Glad I didn't worship at that altar.
The glory days lay just ahead. In 1967, Stanley encouraged Mr. Sand to shift his operations to California. To help him get started, he offered him the services of his lab partner, Tim Scully, who proved to be a brilliant teacher.
From a lab in Windsor, north of San Francisco, the two partners turned out 4 million doses of Orange Sunshine, the first step in a planned production of 750 million doses — the right amount, they decided, to precipitate a psychedelic revolution.
Federal and state law enforcement officials had other ideas. By late 1971 Mr. Sand was being investigated by a joint force of federal narcotics and tax agents. He eventually created a large lab in Port Coquitlam, near Vancouver, to make LSD and other psychedelic drugs on a grand scale. In 1996, Royal Canadian Mounted Police officers raided the lab and in the course of their investigations discovered that their suspect, now using the name David Roy Shepard, was a fugitive from justice in the United States.
Looks to me like he was allowed to operate until, you know, breaking news, government getting the job done. Wolf?

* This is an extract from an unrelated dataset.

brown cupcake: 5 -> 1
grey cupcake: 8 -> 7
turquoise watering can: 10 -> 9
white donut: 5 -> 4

The drug haul was stupendous, the case big time.
In 1998, he pleaded guilty to manufacturing drugs in Canada — he had been found with enough acid, he said, “to dose the whole of Canada two times over” — and was sentenced to nine years in prison, to run concurrently with his US sentence.

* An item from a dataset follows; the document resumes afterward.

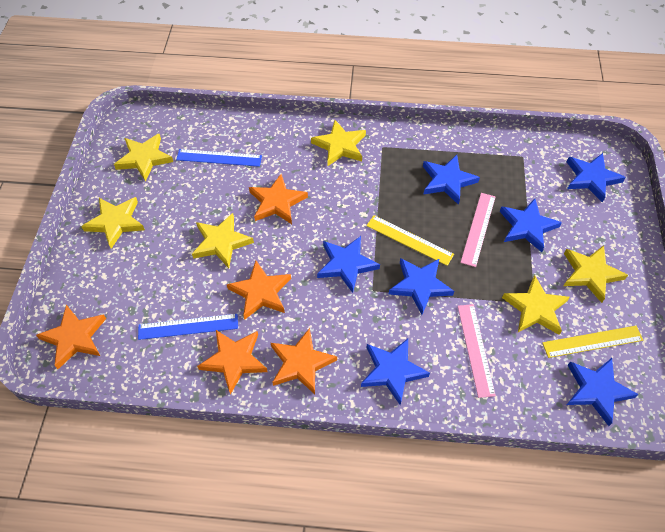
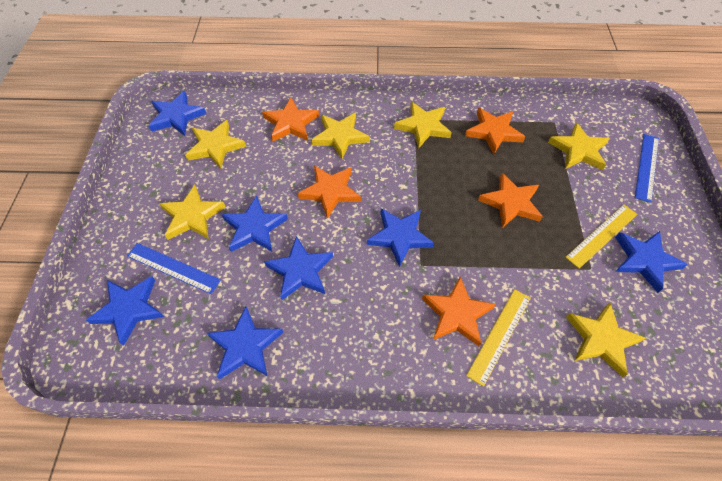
pink ruler: 2 -> 0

He was given leniency? Wow, man!
Mr. Sand died April 24 at his home in Lagunitas, Calif. He was 75....
Probably was tripping at the time.
Good thing he didn't dump it someone's water supply, 'eh? Yippie! (How come all the protest and resistance organizations in the West are organized by Jews?)
That gets us to the meat of the trip, and what I am about to type is non-controversial in the least. You can turn on the History Channel and see it, the name Frank Olson comes to mind, and you can do your own research if you doubt me. The thing is, back in the 1950s it was the CIA that experimented with LSD in the hopes that they could create mind-controlled and programmed assassins (MK-Ultra and the outgrowths of those programs). The program failed. They discovered that people didn't despise communism and took a pox on both your houses approach. That doesn't mean it didn't still have its uses. They put the stuff on the shelf for a while, and when it was advantageous they ramped up production (through Mr. Sands it appears). Think of the timing. The Free Speech movements on campus were crystallizing into a massive antiwar effort. What better way to throttle and ultimately destroy that effort than get everybody taking acid? Kind of hard to get organized then. Be lucky if you can keep two thoughts straight, I would imagine. And it's not that far-fetched given the Gary Webb expose of CIA drug-smuggling into South Central -- or the DEA of today, for that matter (never mind the legal drugs). Besides, the 1960s antiwar protests ultimately failed -- same as 21st century antiwar protests. The war finally ended in 1975, and not because of protests but because it was becoming to costly to government and big business. As we can see today, that is not a problem this time. Americans are accepting of the endless wars, and maybe even celebratory of them at this stage. That is certainly the impression one gets watching the ma$$ media.
Now it's time to sit back and listen to some tunes!